I’m trying to get benefit from that abundance of data and I fit XGBoost model with all that. I do that without differentiating patients from each other.
So my dataset looks like this:
Patient | A | B | C | D | E | F | daysOfObserv | daysToEvent |
---|---|---|---|---|---|---|---|---|
x1 | 1 | 3 | 5 | 2 | 8 | 1 | 10 | 364 |
x1 | 17 | 9 | 2 | 4 | 23 | 1 | 20 | 211 |
x1 | 8 | 6 | 4 | 6 | 3 | 2 | 56 | 30 |
x2 | 3 | 5 | 5 | 4 | 13 | 66 | 13 | 121 |
I drop the Patient
column. daysToEvent
goes to y_training_value
and then also get dropped before training.
import xgboost as xgb
import pandas as pd
df = pd.read(‘data.csv’)
y_train_lower_bound = df[‘daysToEvent’].values
y_train_upper_bound = df[‘daysToEvent’].values
df = df.drop([‘Patient’, ‘daysToevent’], axis=1)
x_train = xgb.DMatrix(df)
x_train.set_float_info(‘label_lower_bound’, y_train_lower_bound)
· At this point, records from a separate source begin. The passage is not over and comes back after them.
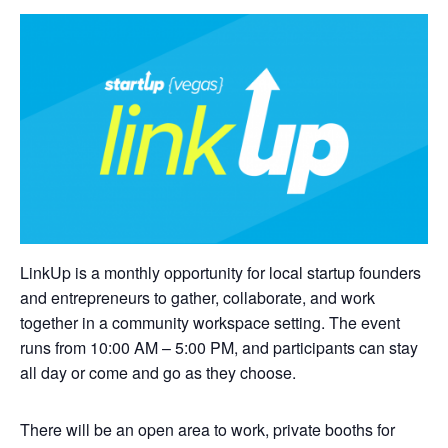
LinkUp is a monthly opportunity for local startup founders
and entrepreneurs to gather, collaborate, and work
together in a community workspace setting. The event
runs from 10:00 AM – 5:00 PM, and participants can stay
all day or come and go as they choose.
There will be an open area to work, private booths for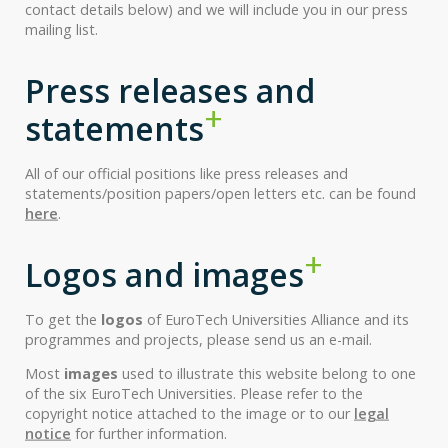
contact details below) and we will include you in our press
mailing list.
Press releases and
statements
All of our official positions like press releases and
statements/position papers/open letters etc. can be found
here
.
Logos and images
To get the
logos
of EuroTech Universities Alliance and its
programmes and projects, please send us an e-mail.
Most
images
used to illustrate this website belong to one
of the six EuroTech Universities. Please refer to the
copyright notice attached to the image or to our
legal
notice
for further information.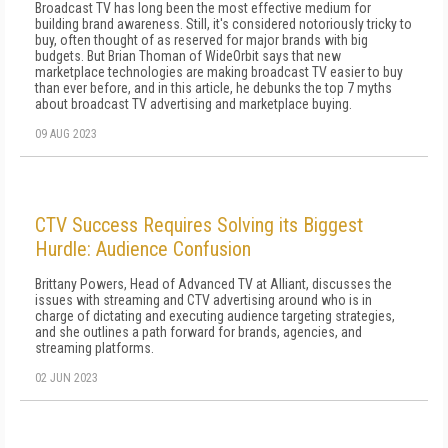
Broadcast TV has long been the most effective medium for
building brand awareness. Still, it's considered notoriously tricky to
buy, often thought of as reserved for major brands with big
budgets. But Brian Thoman of WideOrbit says that new
marketplace technologies are making broadcast TV easier to buy
than ever before, and in this article, he debunks the top 7 myths
about broadcast TV advertising and marketplace buying.
09 AUG 2023
CTV Success Requires Solving its Biggest
Hurdle: Audience Confusion
Brittany Powers, Head of Advanced TV at Alliant, discusses the
issues with streaming and CTV advertising around who is in
charge of dictating and executing audience targeting strategies,
and she outlines a path forward for brands, agencies, and
streaming platforms.
02 JUN 2023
x_train.set_float_info(‘label_upper_bound’, y_train_upper_bound)
params = {'objective': 'survival:aft',
'eval_metric': 'aft-nloglik',
'aft_loss_distribution': 'normal',
'aft_loss_distribution_scale': 1.20,
'tree_method': 'hist', 'learning_rate': 0.05, 'max_depth': 2}
bst = xgb.train(params, x_train_xgb, num_boost_round=100, #feval=rmsle,
evals=[(x_train_xgb, 'train')])
Output:
[0] train-aft-nloglik:15.65987
[1] train-aft-nloglik:14.39717
[2] train-aft-nloglik:13.25554
[3] train-aft-nloglik:12.22325
[4] train-aft-nloglik:11.28966
[5] train-aft-nloglik:10.44522
[6] train-aft-nloglik:9.68131
[7] train-aft-nloglik:8.99034
[8] train-aft-nloglik:8.36482
[9] train-aft-nloglik:7.79868
[10] train-aft-nloglik:7.28619
[11] train-aft-nloglik:6.82221
[12] train-aft-nloglik:6.40206
[13] train-aft-nloglik:6.02054
[14] train-aft-nloglik:5.67580
[15] train-aft-nloglik:5.36259
[16] train-aft-nloglik:5.07880
[17] train-aft-nloglik:4.82224
[18] train-aft-nloglik:4.58903
[19] train-aft-nloglik:4.37760
[20] train-aft-nloglik:4.18603
[21] train-aft-nloglik:4.01213
[22] train-aft-nloglik:3.85469
[23] train-aft-nloglik:3.71190
[24] train-aft-nloglik:3.58228
...
[96] train-aft-nloglik:2.27551
[97] train-aft-nloglik:2.27501
[98] train-aft-nloglik:2.27399
[99] train-aft-nloglik:2.27356
But later, at the prediction stage I don’t get the satisfied results. Is it because of my approach of fitting multiple lines for each patient? What would be the correct approach - only one observation per the patient in XGBoost? Do I need to look for another model to fit multiple observations for one object?